Logan Martin Lake is a reservoir located in east central Alabama on the Coosa River approximately 30 mi east of Birmingham, Alabama. This 17000 acre reservoir was built in 1965 by Alabama Power Company. The lake, nicknamed Lake of a Thousand Coves by locals, has 275 mi of shoreline along its 48.5 mi length sandwiched between Logan Martin Dam on the south and Neely Henry Dam on the north. The depth of the lake is 35 to 110 ft with only three feet average water level variance.

The lake borders St. Clair and Talladega counties. The reservoir extends 48.5 mi from Logan Martin Dam upstream to Neely Henry Dam, and it contains 15263 acre. Logan Martin has roughly 273 mi of shoreline.

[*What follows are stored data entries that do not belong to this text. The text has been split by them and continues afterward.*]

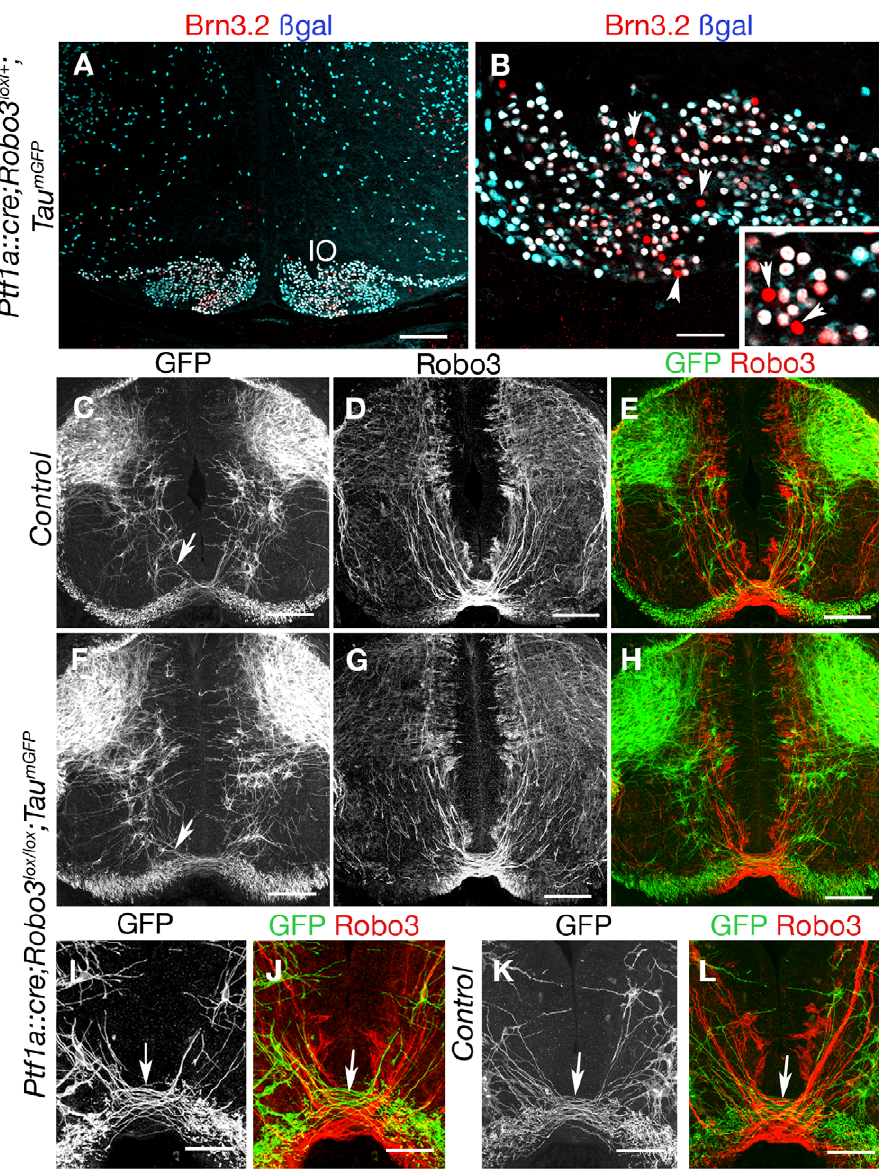
Figure 8. Analysis of Ptf1a::cre;Robo3 lox/lox ;Tau mGFP mice. (A and B) Coronal sections of the hindbrain at the level of inferior olive of E16 Ptf1a::cre;Tau mGFP embryo labeled with anti- b gal and Brn3.2 antibodies. Some Brn3.2-positive neurons in the inferior olive do not express the b gal (arrowheads and inset). (C–L) Coronal sections of the spinal cord at the level of the forelimbs in E13 Ptf1a::cre;Robo3 lox/ + ;Tau mGFP (C–E, K, and L) or Ptf1a::cre;Robo3 lox/lox ;Tau mGFP (F–H, I, and J) embryos labeled with anti-GFP and anti-Robo3 antibodies. Most GFP-positive axons are in the dorsal spinal cord, and only a small subset of GFP-positive axons (short arrows) cross the floor plate in Ptf1a::cre;Robo3 lox/ + ;Tau mGFP (C and K) but do not express Robo3 (E and L). This subset of GFP-positive commissural axons is still observed in Ptf1a::cre;Robo3 lox/lox ;Tau mGFP embryos (F and J). Scale bars represent 100 m m except in (B and I–L), where they indicate 50 m m.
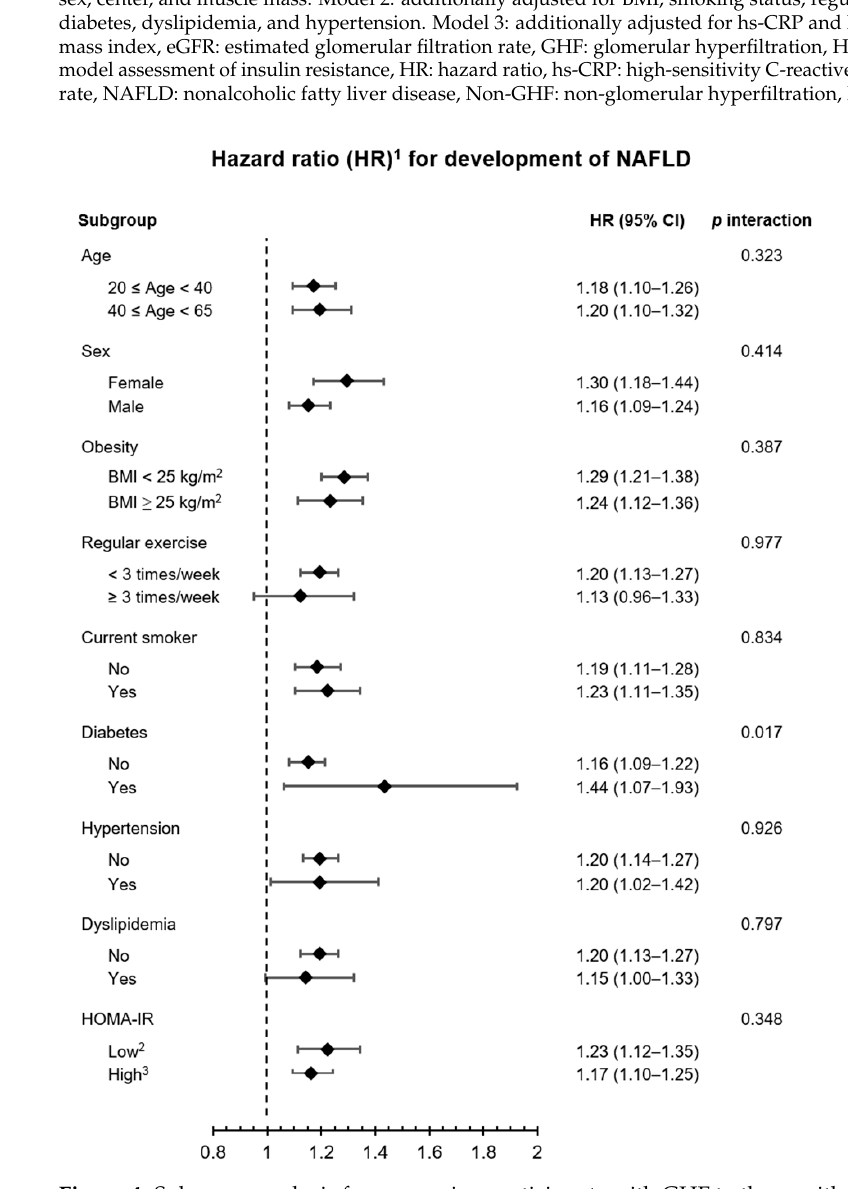
Figure 4. Subgroup analysis for comparing participants with GHF to those without GHF at baseline. 1 Adjusted for age, sex, muscle mass, BMI, smoking status, regular exercise, diabetes, dyslipidemia, hypertension, hs-CRP, and HOMA-IR. 2 Low HOMA-IR was defined as the value of <50 percentile of study participants. 3 High HOMA-IR was defined as the value of ≥ 50 percentile of study partici- pants. GHF was defined as an eGFR value of ≥ 95th percentile of study participants in each stratified group. BMI: body mass index, eGFR: estimated glomerular filtration rate, GHF: glomerular hyper- filtration, HOMA-IR: homeostasis model assessment of insulin resistance, hs-CRP: high-sensitivity C-reactive protein, NAFLD: nonalcoholic fatty liver disease.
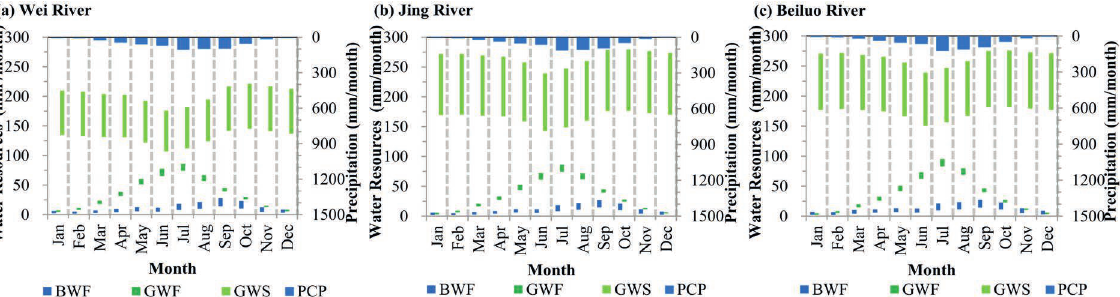
Fig. 5 Average (1964–2008) monthly 95PPU ranges of the blue water flow, the green water flow, and the green water storage in the Wei River (a), Jing River (b), and Beiluo River (c) catchments.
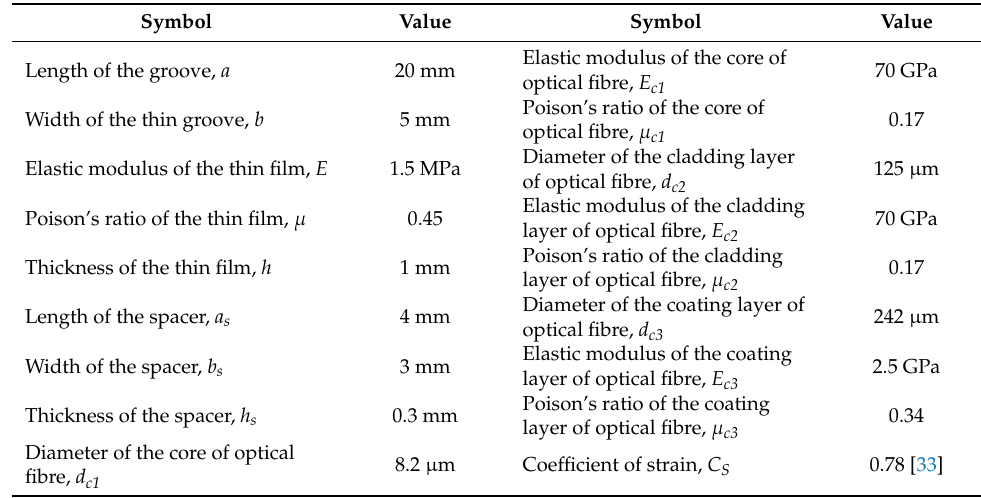
Table 1. Parameters utilized in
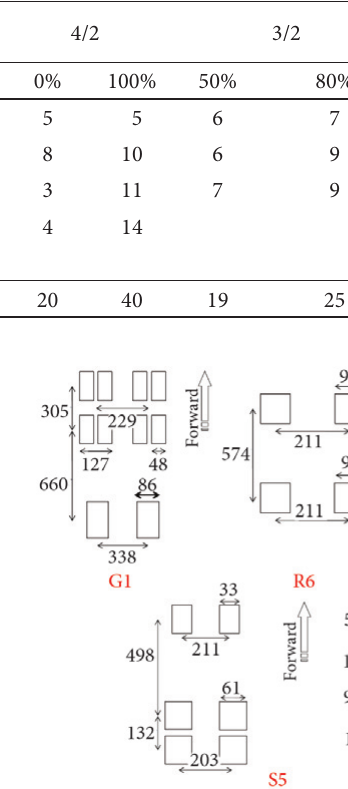
Fig. 2. Dimensions for test vehicles (dimension unit –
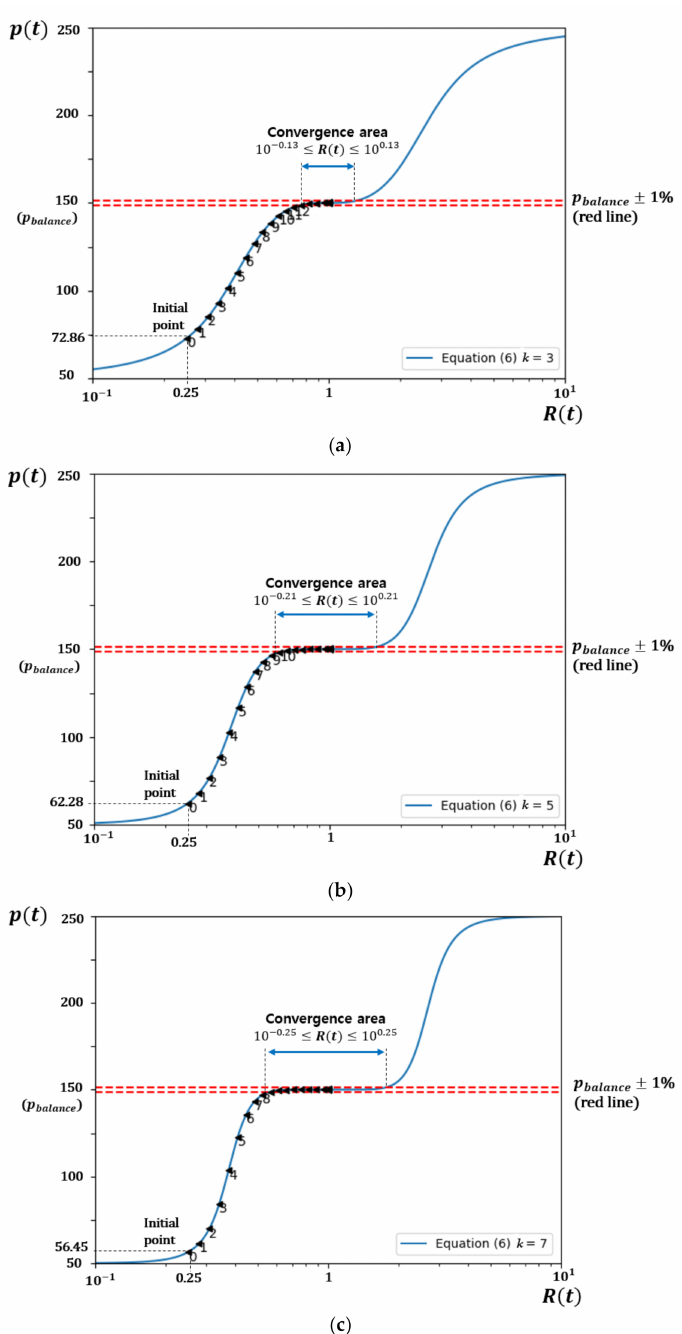
Figure 12. p ( t ) vs. R ( t ) using Equation (6), p balance = 150 and p con = 100, ( a ) k = 3, ( b ) k = 5 and ( c ) k =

Alabama has a lake of a similar name, the Lake Martin on the Tallapoosa River, but Lake Martin and Logan Martin Lake are not part of the same river system.

==Hydrology==
Logan Martin Lake begins at the discharge of Neely Henry Dam near Ohatchee, Alabama (near the site of former Coosa River Lock 3) and extends south to Logan Martin Dam near Vincent, Alabama. The Coosa River is the primary inflow for the lake, in addition to numerous lakes and rivers. Prevailing flow is from the north to the south along a meandering course. The Coosa River arises in the Appalachian Mountains and its waters, and those of Logan Martin Lake, eventually discharge into Mobile Bay and the Gulf of Mexico through the Alabama River and Mobile River. The Lake is largely a run-of-the-river reservoir through its upper reaches. From the location of Lock 4 to the I-20 bridge, the river expands, but is still largely confined to the original course of the Coosa River and the immediate mouths of tributary streams rather than spreading over the floodplain like a typical reservoir. From the I-20 bridge in the Riverside area to the Logan Martin Dam (approximately 23 miles), the lake expands to a width much greater than the original river channel, with large areas of open water and many medium to large sized sloughs and creeks. The maximum depth at the dam is 69 ft.

==Geology==
Logan Martin Lake is situated in the Northern Piedmont physiographic province of Alabama, characterized by generally low ridges at the very southern reach of the Appalachian Mountains. The reservoir lies primarily within the Ordovician Knox Group (OCk).

==Wildlife==
Numerous aquatic species make their home in Logan Martin Lake with game and non-game fish being the dominant interest for human use. Numerous local and national fishing tournaments are held on the lake annually, the lake has also hosted championship events of the FLW Outdoors Tour and the Bassmaster Classic in 1992, 1993, and 1997. Large numbers of both largemouth and spotted bass inhabit the lake, as well as striped bass, white bass, hybrid bass, crappie, catfish (mostly of the channel variety), bream, drum, carp, and gar. Fish in Logan Martin lake are polluted with, in some cases, substantial amounts of Polychlorinated biphenyls (PCBs), originating from Choccolocco Creek, and ultimately Anniston, Alabama. The pollution culminated with several high-profile class action lawsuits in the early 2000s, one of which was led by attorney Johnnie Cochran .

==History==
The Coosa River was long used for steamship navigation as far north as Rome, Georgia. An extensive series of locks allowed passage along shoals and ledges in the river. After steamships were replaced by roads and railroads, the site of proposed Lock 7 was selected for a large dam to provide hydropower, flood control, and recreation. Construction started on the gravity concrete and earth fill dam July 18, 1960 and it was placed in service August 10, 1964. Logan Martin Dam is named after William Logan Martin, Jr., a judge and Attorney General in Alabama in the early 20th century.

==Economy==
Logan Martin Lake contributes millions of dollars annually to the communities surrounding the lake in the form of increased property values, expenditures by recreational visitors at local businesses, and low-cost hydropower for the state. Its proximity to the large population center of Birmingham leads to heavy use by recreational boaters during the summer, and it is also used for skiing and swimming.. The vast majority of the boat traffic is between I-20 and Logan Martin Dam, with the traffic increasing in the more open areas surrounding the Logan Martin Dam.